В повседневных отношениях, осуществляющихся в игровых формах, роли-личины являются своеобразной адаптацией к внешнему. Сами материальные, психологические и ролевые обстоятельства принуждают к определенному образ-ованию личности как «участника игры». Вместе с тем, адаптация может стать из временного, ситуативного действия, - и повседневным, постоянным способом «адаптированной жизни», - в выбранном образе-личине, который позволяет жить максимально удобно и неконфликтно, вы-живать. Мир - театр, стремительно двигающийся к глобальному «до-нарисованному» 3D.

Периодическая смена главных, доминантных в жизни ролей-личин-образов задает систему координат (ролевые x-y-z) само-идентификации личности. «Кто я» - на этот вопрос ежесекундно человек отвечает, апеллируя к своей роли/ролям, их обоснованности, и своему «праву на роль».

Идентификация себя с образами и ситуациями отражается в «само-легендировании», ибо в итоге само-идентичность личности – это его собственный внутренний ответ на вопрос «Кто я?» - для других. Представляя себя вовне, человек никогда не пересказывает свою прошедшую жизнь посекундно. Это невозможно, да и абсурдно. В его само-идентификации, выраженной в «легенде», отражаются лишь те существенные со-бытия и черты, которые отвечают и объясняют его личность в этой роли и в этом образе.

Согласитесь, претендент на роль дрессировщика тигров в цирке будет выглядеть как сумасшедший, если представит себя как «прохожего, который увлекся афишей и зашел попробовать». Дрессировщик «производит» себя и идентифицирует себя лишь тогда, когда в его реальной жизни были – учеба, практика, опыт и реальные результаты в этой сфере. Ведь, в конце концов, это ему выходить потом на арену и управлять тиграми. Но от обратного, в «легенде» дрессировщика вовсе не важны его личные переживания, увлечения марками и политические взгляды.
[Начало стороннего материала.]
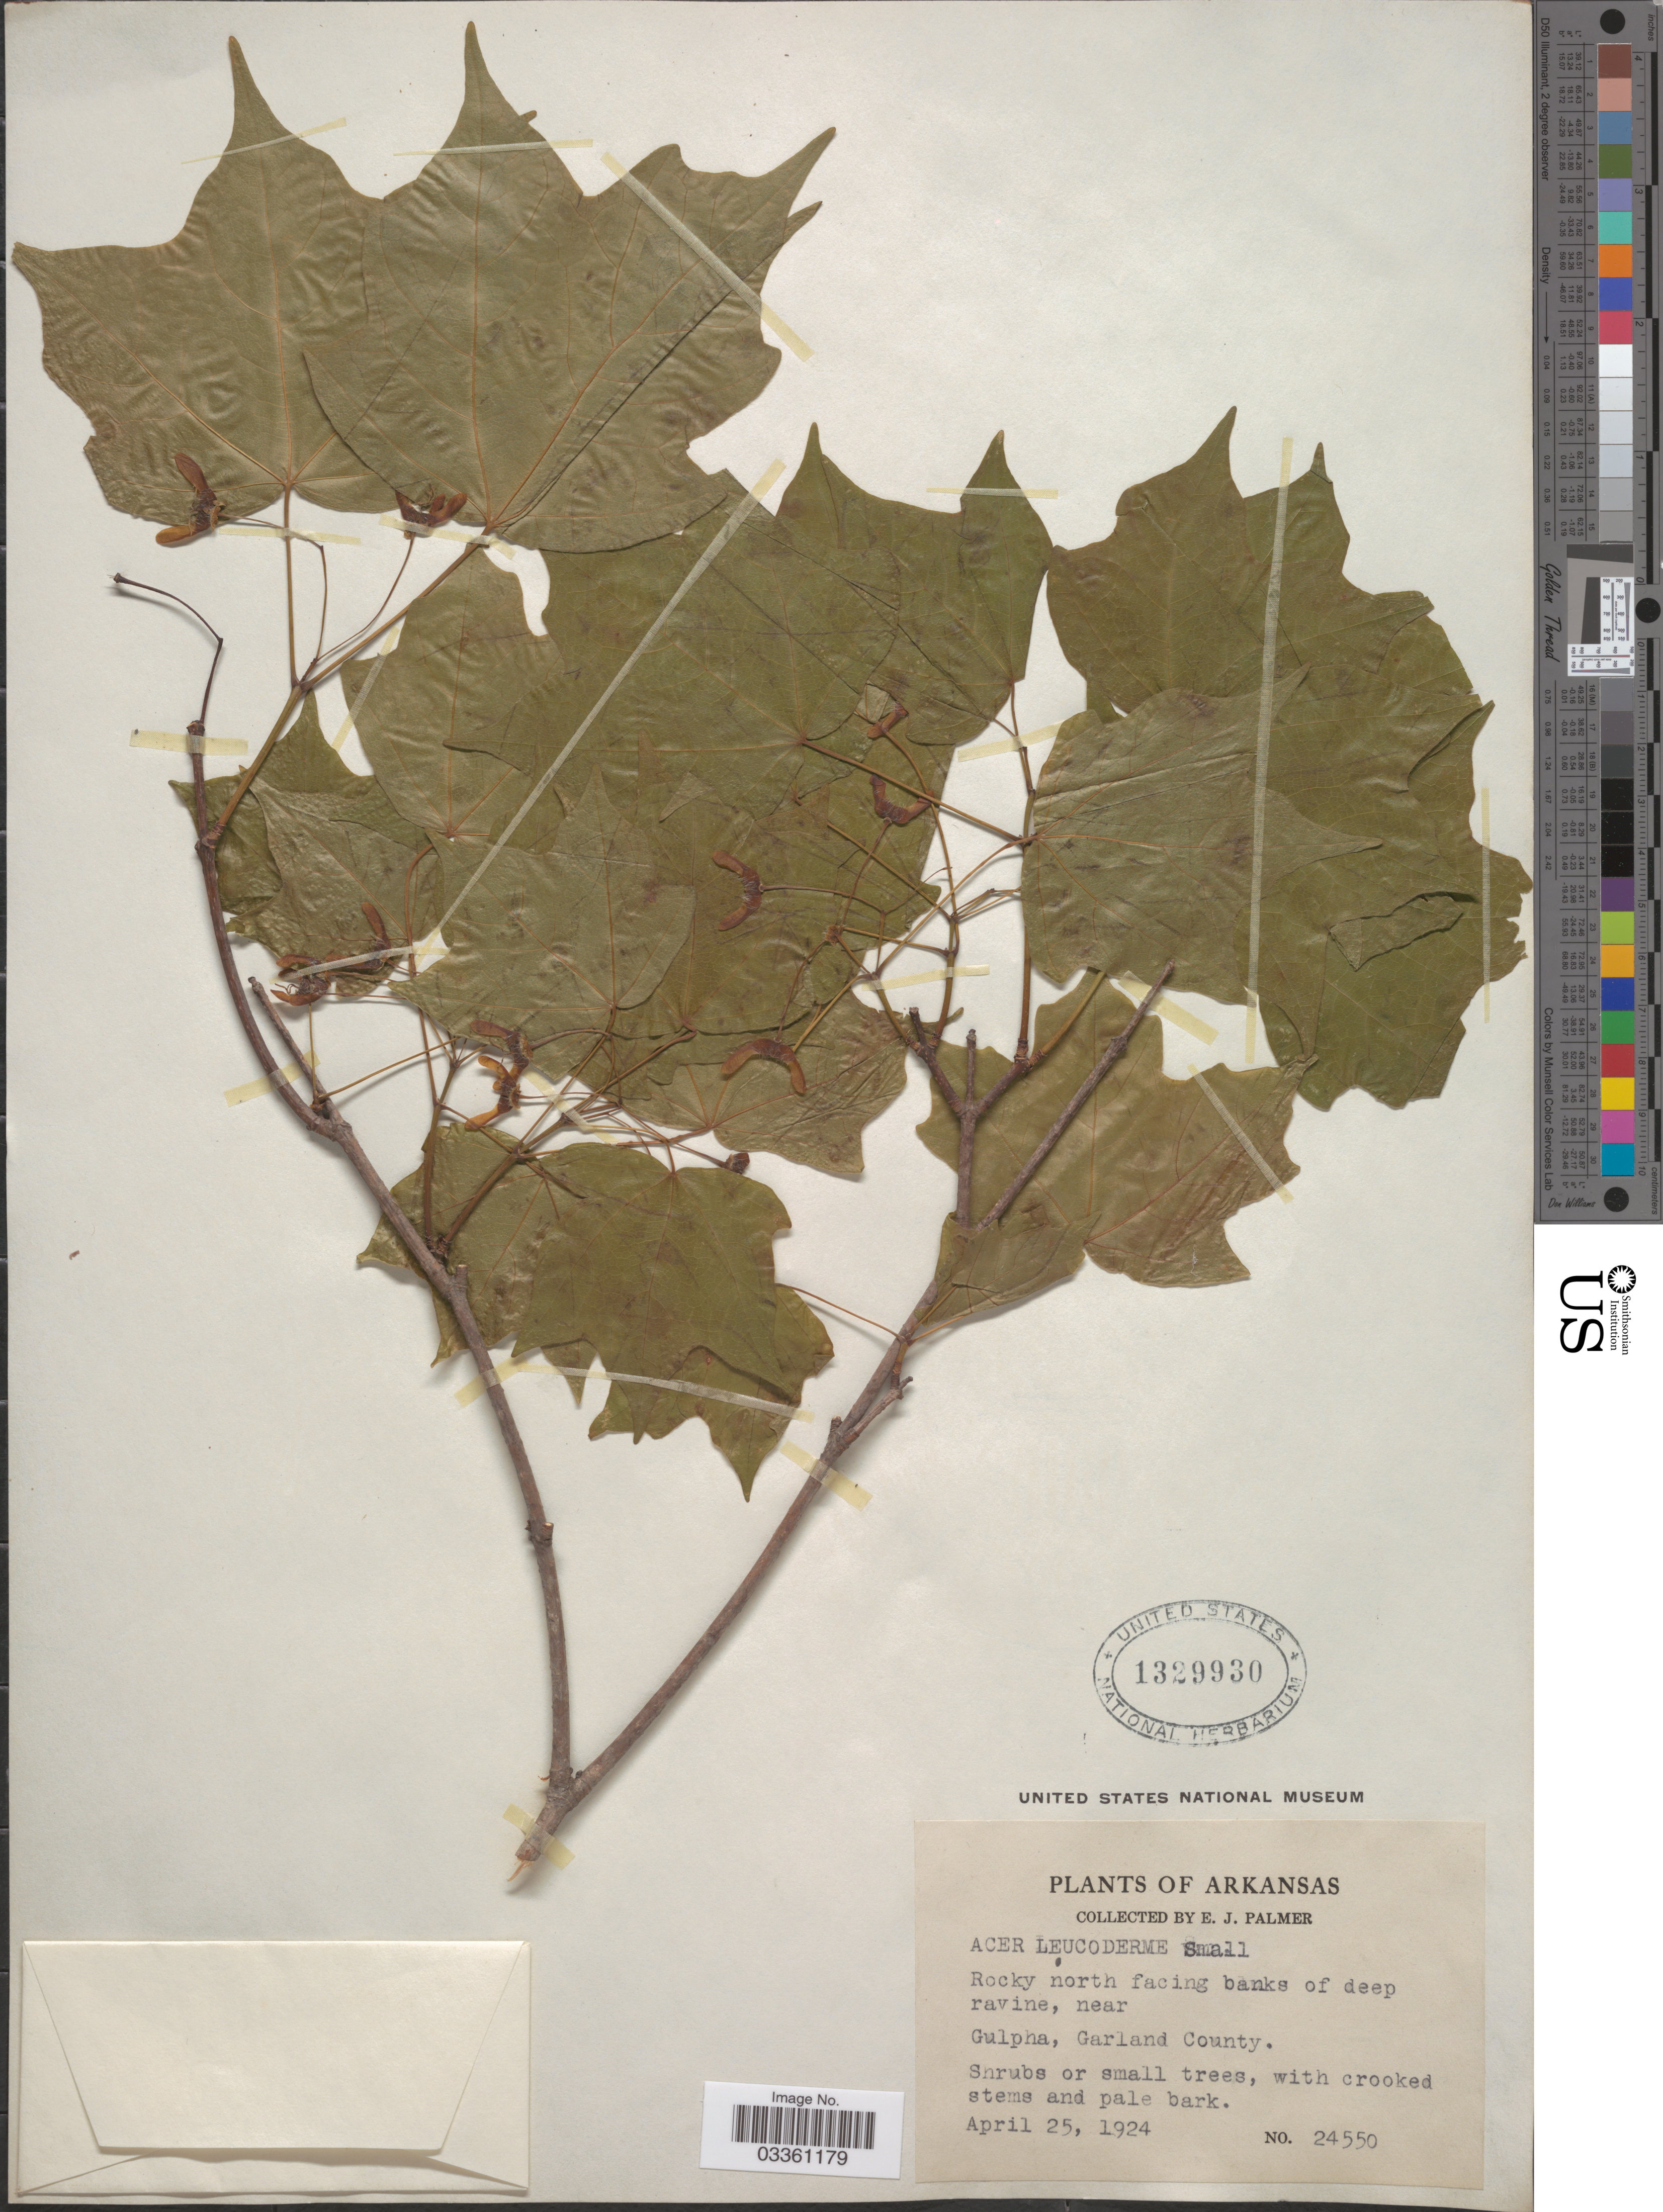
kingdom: Plantae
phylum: Tracheophyta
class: Magnoliopsida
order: Sapindales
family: Sapindaceae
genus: Acer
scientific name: Acer saccharum subsp. leucoderme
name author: (Small) Desmarais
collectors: E. J. Palmer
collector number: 24550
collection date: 1924-04-25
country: United States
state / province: Arkansas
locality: Rocky north facing banks of deep ravine, near Gulpha, Garland County.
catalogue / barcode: US 1329930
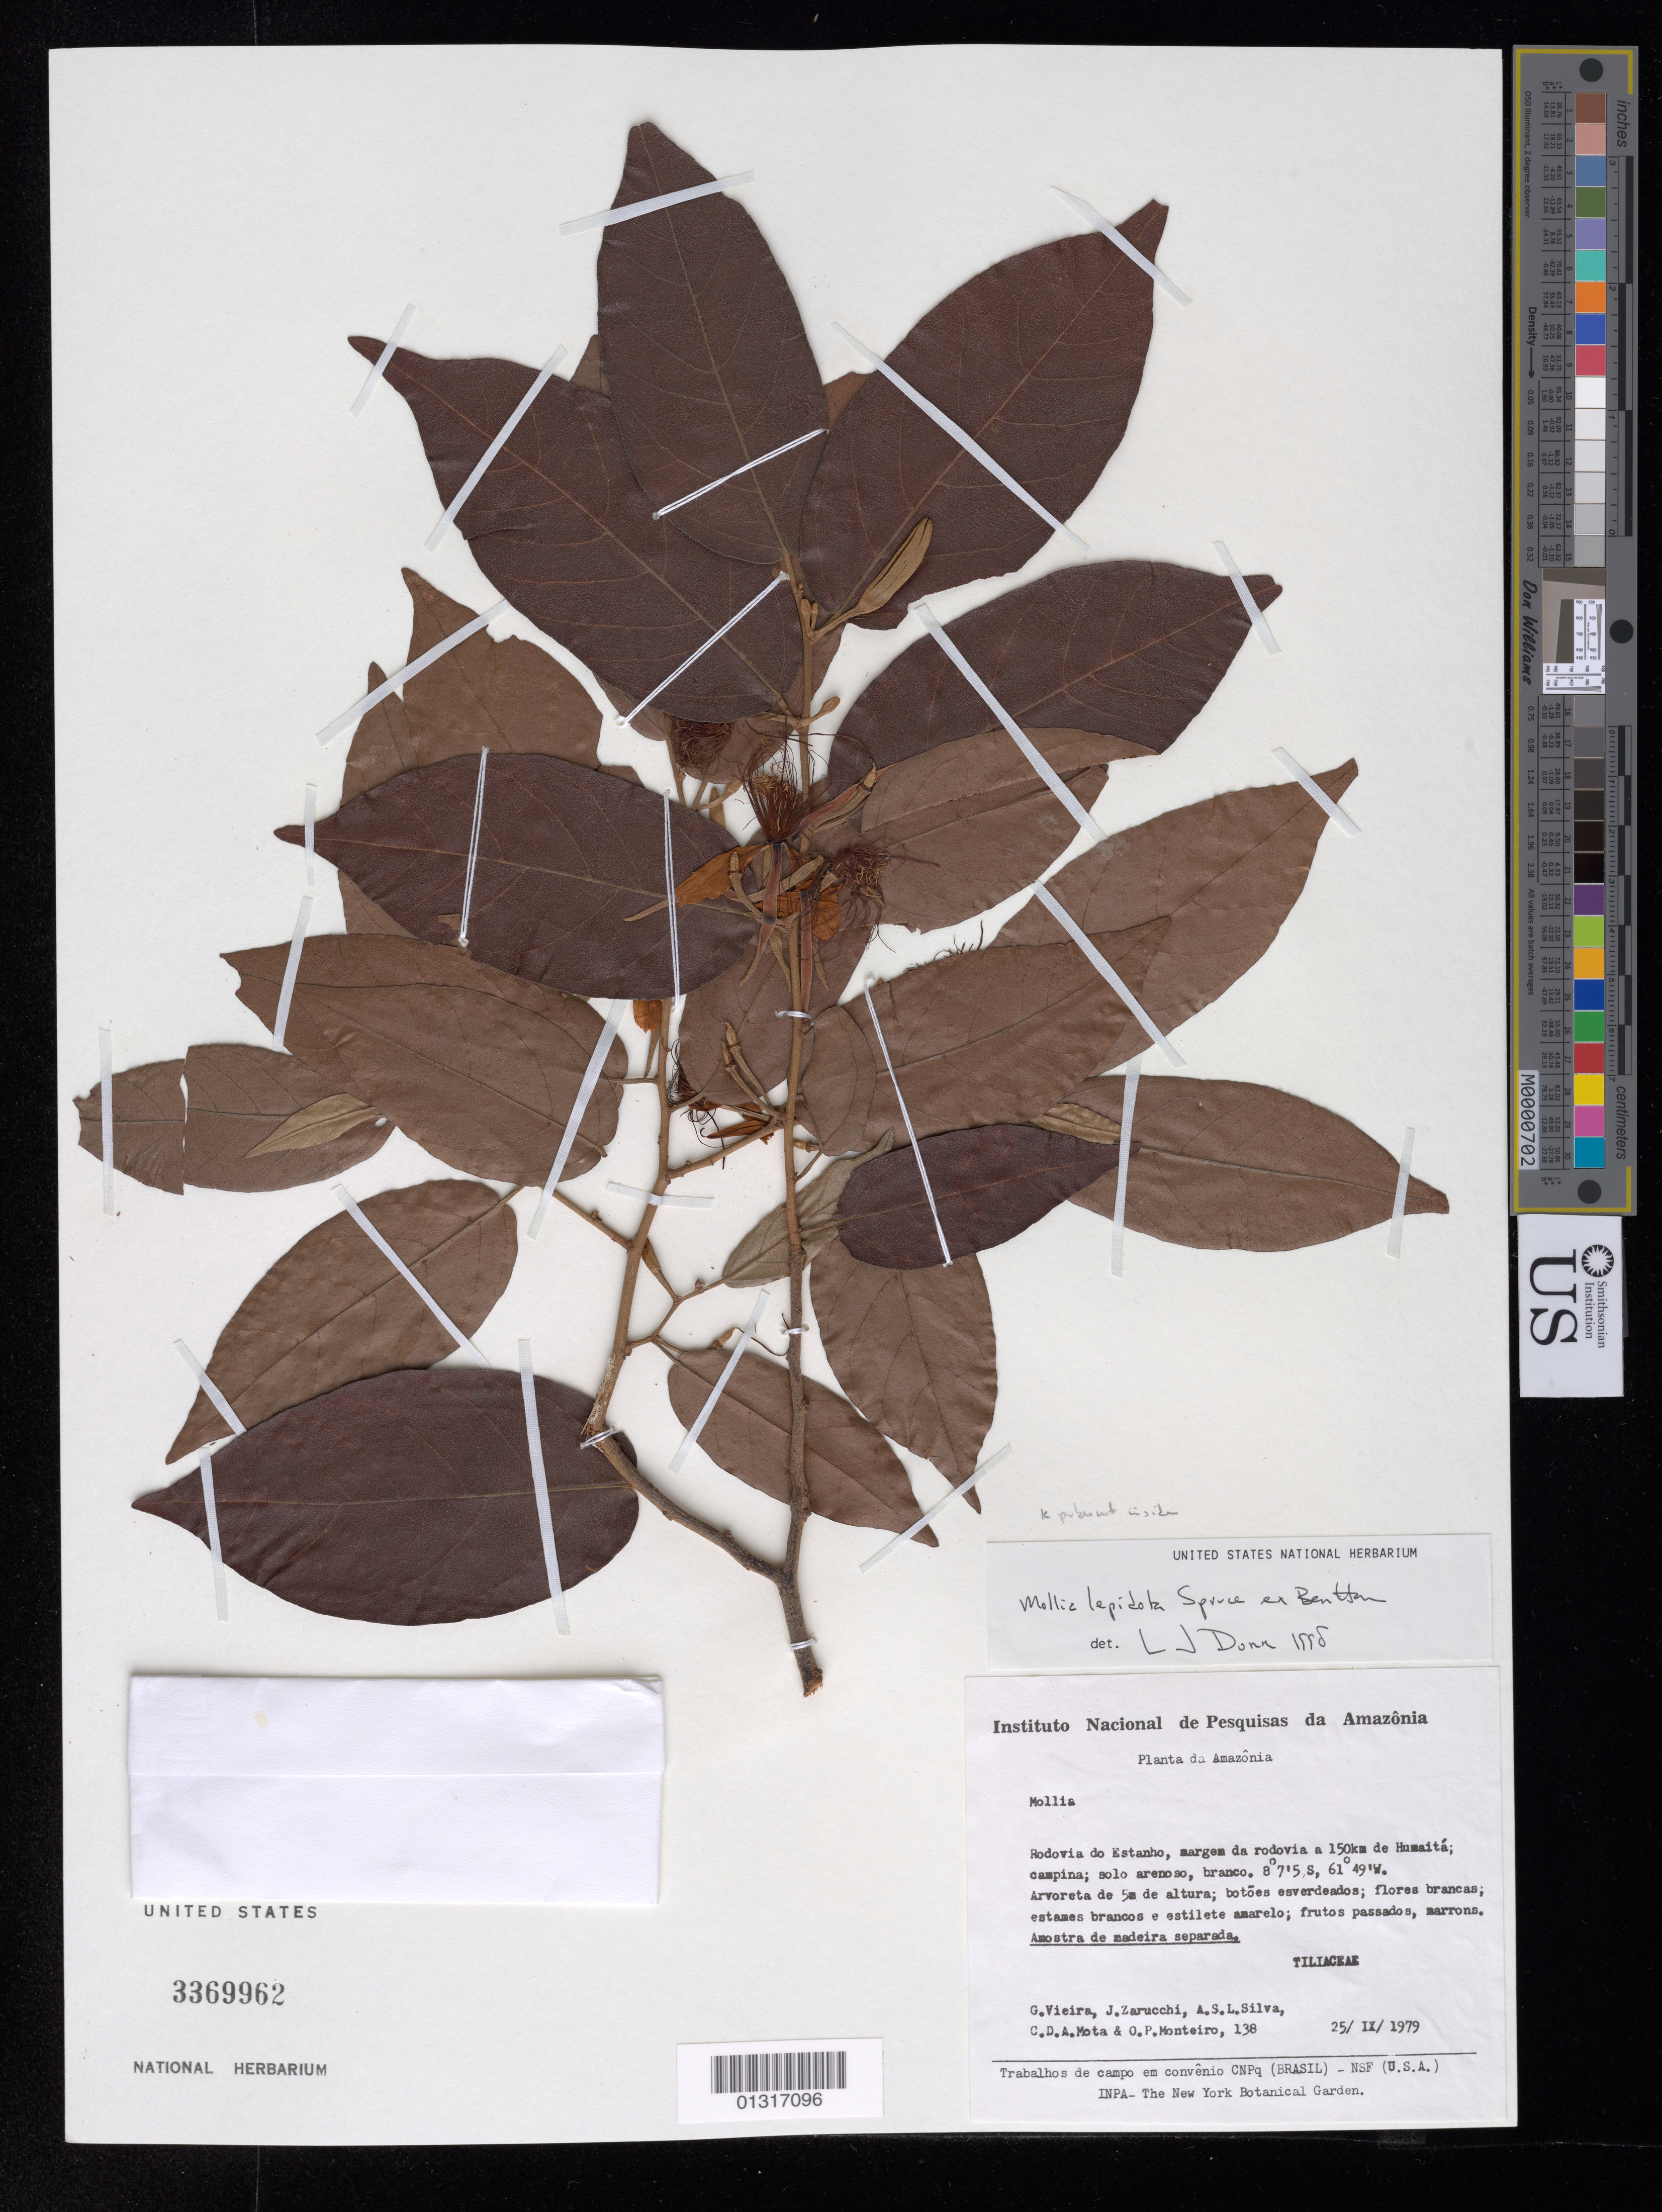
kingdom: Plantae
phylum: Tracheophyta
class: Magnoliopsida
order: Malvales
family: Malvaceae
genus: Mollia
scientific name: Mollia boliviana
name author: Britton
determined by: Costa, M. T. R.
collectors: G. Vieira, J. L. Zarucchi, F. Chagas e Silva, C. D. A. Mota & O. P. Monteiro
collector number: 138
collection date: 1979-09-25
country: Brazil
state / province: Amazonas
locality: Rodovia do Estanho, margem do rodovia a 150 km de Humaita.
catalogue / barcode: US 3369962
Само-идентичность, выраженная в личной «легенде», зависима от образов, ролей и личин. Патологичное сваливание в одну роль-личину приводит к рабской зависимости человека от само-выбранной, комфортной и одновременно – подавляющей роли-образа. «Раб лампы».

Распространенность профессий консультантов в области PR, GRи личностного роста связана как раз с потребностью в стандартизации, доведении до состояния "рафинада" легенд политиков, бизнесменов, компаний и партий в плане их приемлемости и адаптации к требованиям сложившихся политических и рыночно-потребительских игр.

Поток магических "легенд-однодневок", обрастающих атрибутами самопрезентации и уподоблений, - уже норма Нашего времени.

Вторая Заметка. Бремя одномерности

Преодоление «одномерности» и «личинной ограниченности» с помощью иллюзии «иного» - еще одна сторона Нашего времени. Смысл жизни подменяется ощущением иллюзорного личного состояния, даже если это ощущение достигается не химическими, а семантическими и психологическими средствами. Так спортсмена тренер «накачивает» установками перед состязанием: «ты сильный», «ты победитель». И его подопечный побеждает, в забеге. Чтобы потом, сняв лавры, вернуться в реальность, и уже через пять минут тосковать о новом забеге и новых установках. Где только и «о-существляется» это состояние и ощущение сильного победителя.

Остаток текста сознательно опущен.